▶ _Task description_
Find the word "block" in the data. Return every line where it appears.

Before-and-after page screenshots
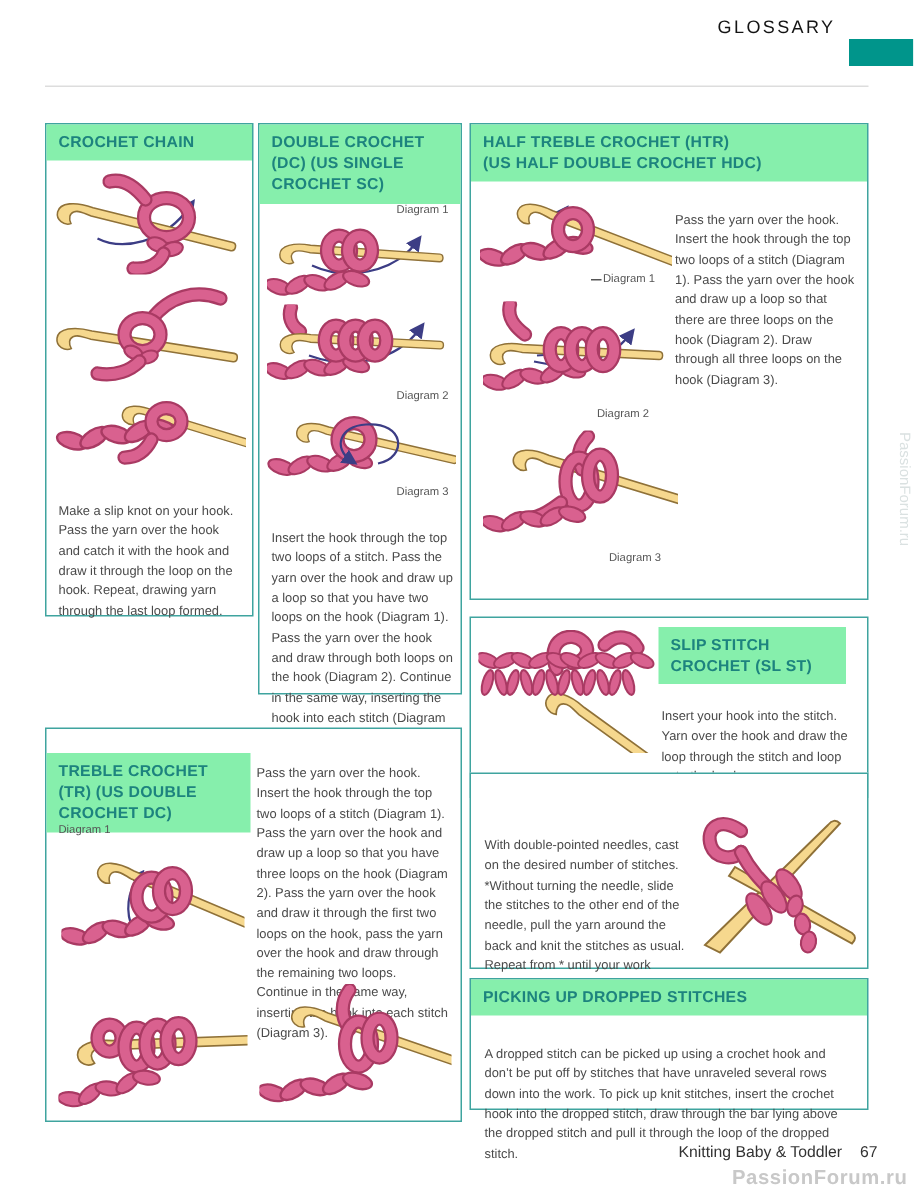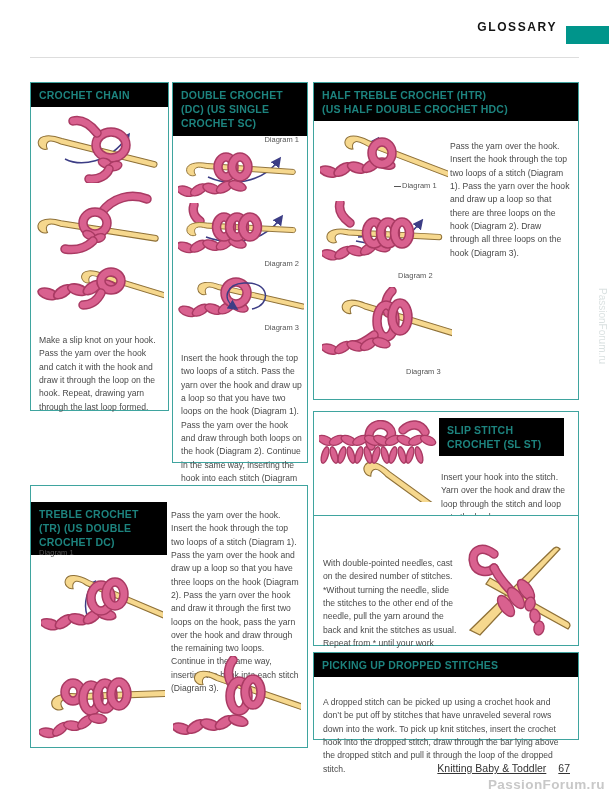--- a/index.html
+++ b/index.html
@@ -1,44 +1,44 @@
 <!DOCTYPE html>
 <html><head>
 <meta charset="utf-8">
 <style>
   * {margin:0; padding:0; box-sizing:border-box}
   html,body {background:#ffffff; font-family:"Liberation Sans", sans-serif;}
   .page {position:relative; width:609px; height:800px; background:#fff; overflow:hidden;}
 
   
-  .glossary {position:absolute; top:20px; right:52px; font-size:12px; font-weight:bold; letter-spacing:1.6px; color:#141414;}
+  .glossary {position:absolute; top:11px; right:52px; font-size:12px; font-weight:normal; letter-spacing:1.6px; color:#141414;}
   .accentbar {position:absolute; top:26px; left:566px; width:43px; height:18px; background:#00958b;}
   .rule {position:absolute; top:57px; left:30px; width:549px; height:1px; background:#dddddd;}
 
   
   .box {position:absolute; border:1px solid #3fa49f; background:#fff;}
-  .hdr {background:#000000; color:#1d837e; font-size:10.5px; font-weight:bold; line-height:1.35;
+  .hdr {background:#86efac; color:#1d837e; font-size:10.5px; font-weight:bold; line-height:1.35;
         padding:5px 8px; white-space:pre-line; letter-spacing:.2px;}
   .hdr.abs {position:absolute;}
   .body {position:absolute; font-size:8.6px; line-height:1.55; color:#4a4a4a;margin-top:15px;}
   .dlab {position:absolute; font-size:7.5px; color:#555;}
   .lead {display:inline-block; width:7px; height:1px; background:#555; vertical-align:middle; margin-right:1px;}
   .fig {position:absolute;}
   .fig svg {display:block; width:100%; height:100%;}
 
   
   .ye  {fill:#d9618f; stroke:#a93a63; stroke-width:1.4;}
   .yl  {fill:none; stroke:#d9618f; stroke-width:6.5; stroke-linecap:round;}
   .ylo {fill:none; stroke:#a93a63; stroke-width:9.5; stroke-linecap:round;}
   .hk  {fill:#f6d88e; stroke:#8f7138; stroke-width:1.3;}
   .ar  {fill:none; stroke:#3c3d85; stroke-width:1.5;}
   .are {marker-end:url(#ah);}
 
   
-  .footer {position:absolute; top:762px; right:39px; font-size:10.5px; color:#333; display:flex; gap:12px;text-decoration:underline;}
+  .footer {position:absolute; top:762px; right:24px; font-size:10.5px; color:#333; display:flex; gap:12px;}
   .wm {position:absolute; top:777px; right:4px; font-size:13.5px; font-weight:bold; color:#c8c8c8; letter-spacing:.4px;
        text-shadow:0.5px 0.5px 0 #fff;}
   .wm-side {position:absolute; top:288px; right:1px; writing-mode:vertical-rl; font-size:10px; color:rgba(150,170,170,.35);}
 </style>
 </head>
 <body>
 
 <svg width="0" height="0" style="position:absolute" aria-hidden="true">
   <defs>
     <marker id="ah" markerWidth="7" markerHeight="7" refX="3.5" refY="3.5" orient="auto">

▶ _Answer space_
   .lead {display:inline-block; width:7px; height:1px; background:#555; vertical-align:middle; margin-right:1px;}
   .fig svg {display:block; width:100%; height:100%;}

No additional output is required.